The primary efficacy endpoint was overall survival with key secondary efficacy endpoints of progression-free survival, and overall response rate assessed by investigator using RECIST 1.1. Median overall survival was 12.9 months for patients with the enfortumab vedotin-ejfv arm versus 9.0 months for those receiving chemotherapy. Median progression-free survival was 5.6 months compared to 3.7 months, respectively. The overall response rate was 40.6% versus 17.9%, respectively.
Efficacy for patients ineligible for cisplatin-containing chemotherapy was evaluated in Cohort 2 of EV-201, a single-arm, multi-cohort, international trial in 89 patients with locally advanced or metastatic urothelial cancer who received a prior programmed death receptor-1 or programmed death-ligand inhibitor and were ineligible for cisplatin-containing chemotherapy. The primary efficacy endpoint was confirmed overall response rate, assessed by blinded independent central review, and the key secondary efficacy endpoint was response duration. The confirmed overall response rate was 51%, including 22% with complete responses, and the median response duration was 13.8 months.

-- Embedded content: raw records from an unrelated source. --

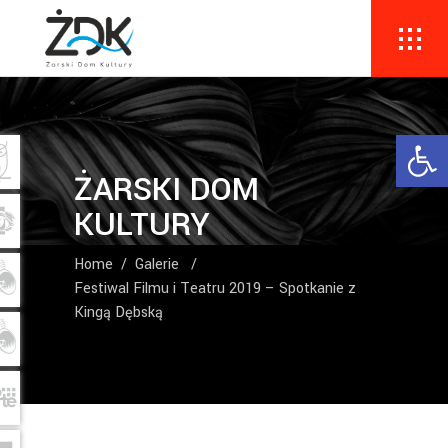
Ope
ŻARSKI DOM
KULTURY
Home
/
Galerie
/
Festiwal Filmu i Teatru 2019 – Spotkanie z
Kingą Dębską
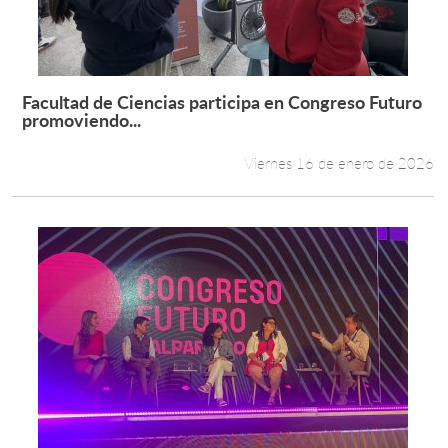
Facultad de Ciencias participa en Congreso Futuro
Leer más +
promoviendo...
Viernes 16 de enero de 2026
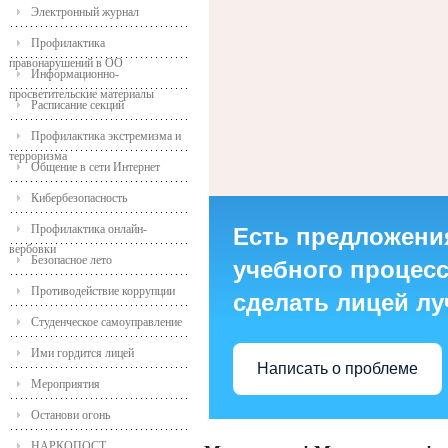
Электронный журнал
Профилактика
правонарушений в ОО
Информационно-
просветительские материалы
Расписание секций
Профилактика экстремизма и
терроризма
Общение в сети Интернет
Кибербезопасность
Профилактика онлайн-
Есть предложени
вербовки
Безопасное лето
учебного процесса
Противодействие коррупции
сделать лицей л
Студенческое самоуправление
Ими гордится лицей
Написать о проблеме
Мероприятия
Останови огонь
НАРКОПОСТ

A boxed warning for serious skin reactions, including Stevens-Johnson syndrome and Toxic Epidermal Necrolysis, and a warning for pneumonitis were added to the Prescribing Information.
This review was conducted under Project Orbis, an initiative of the FDA Oncology Center of Excellence. Project Orbis provides a framework for concurrent submission and review of oncology drugs among international partners.

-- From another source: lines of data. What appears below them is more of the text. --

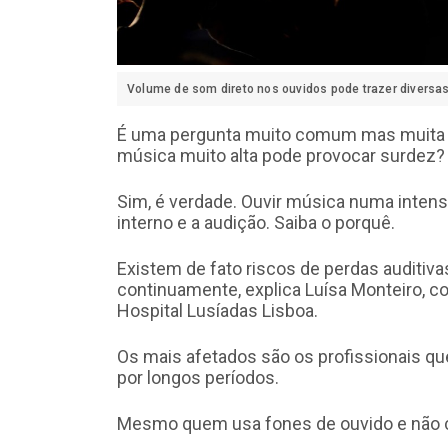
Volume de som direto nos ouvidos pode trazer divers
É uma pergunta muito comum mas muita gen
música muito alta pode provocar surdez?
Sim, é verdade. Ouvir música numa intens
interno e a audição. Saiba o porquê.
Existem de fato riscos de perdas auditiv
continuamente, explica Luísa Monteiro, c
Hospital Lusíadas Lisboa.
Os mais afetados são os profissionais qu
por longos períodos.
Mesmo quem usa fones de ouvido e não c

This review used the Real-Time Oncology Review pilot program, which streamlined data submission prior to the filing of the entire clinical application, and the Assessment Aid, a voluntary submission from the applicant to facilitate the FDA’s assessment. The FDA approved this application approximately 5 weeks ahead of the FDA goal date.

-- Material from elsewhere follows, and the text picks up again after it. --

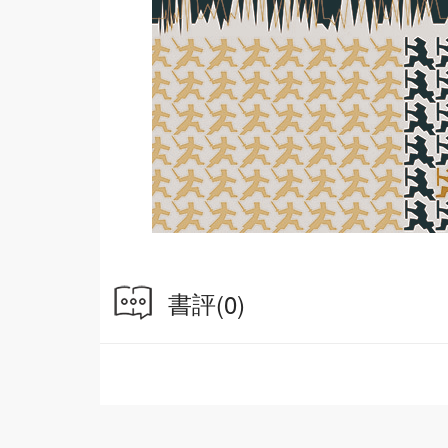
書評
(0)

On July 9, 2021, FDA also approved daratumumab and hyaluronidase-fihj (brand name Darzalex Faspro) in combination with pomalidomide and dexamethasone for adult patients with multiple myeloma who have received at least one prior line of therapy including lenalidomide and a proteasome inhibitor.
Efficacy was evaluated in APOLLO, an open-label, active-controlled trial with 304 patients randomized 1:1 to Darzalex Faspro with pomalidomide and dexamethasone vs pomalidomide and dexamethasone alone.
The main efficacy outcome measure was progression-free survival. The median progression-free survival was 12.4 months in the Darzalex Faspro with pomalidomide and dexamethasone treatment group and 6.9 months in the pomalidomide and dexamethasone treatment group, representing a 37% reduction in the risk of disease progression or death for patients treated with Darzalex Faspro with pomalidomide and dexamethasone versus with pomalidomide and dexamethasone.
The most common adverse reactions with an incidence of greater than 20% in patients with multiple myeloma who received Darzalex Faspro with pomalidomide and dexamethasone were fatigue, pneumonia, upper respiratory tract infection, and diarrhea.
Full prescribing information for these approvals can be found on the web at www.fda.gov/drugsatFDA.
Healthcare professionals should report serious adverse events to FDA’s MedWatch Reporting Program at www.fda.gov/medwatch.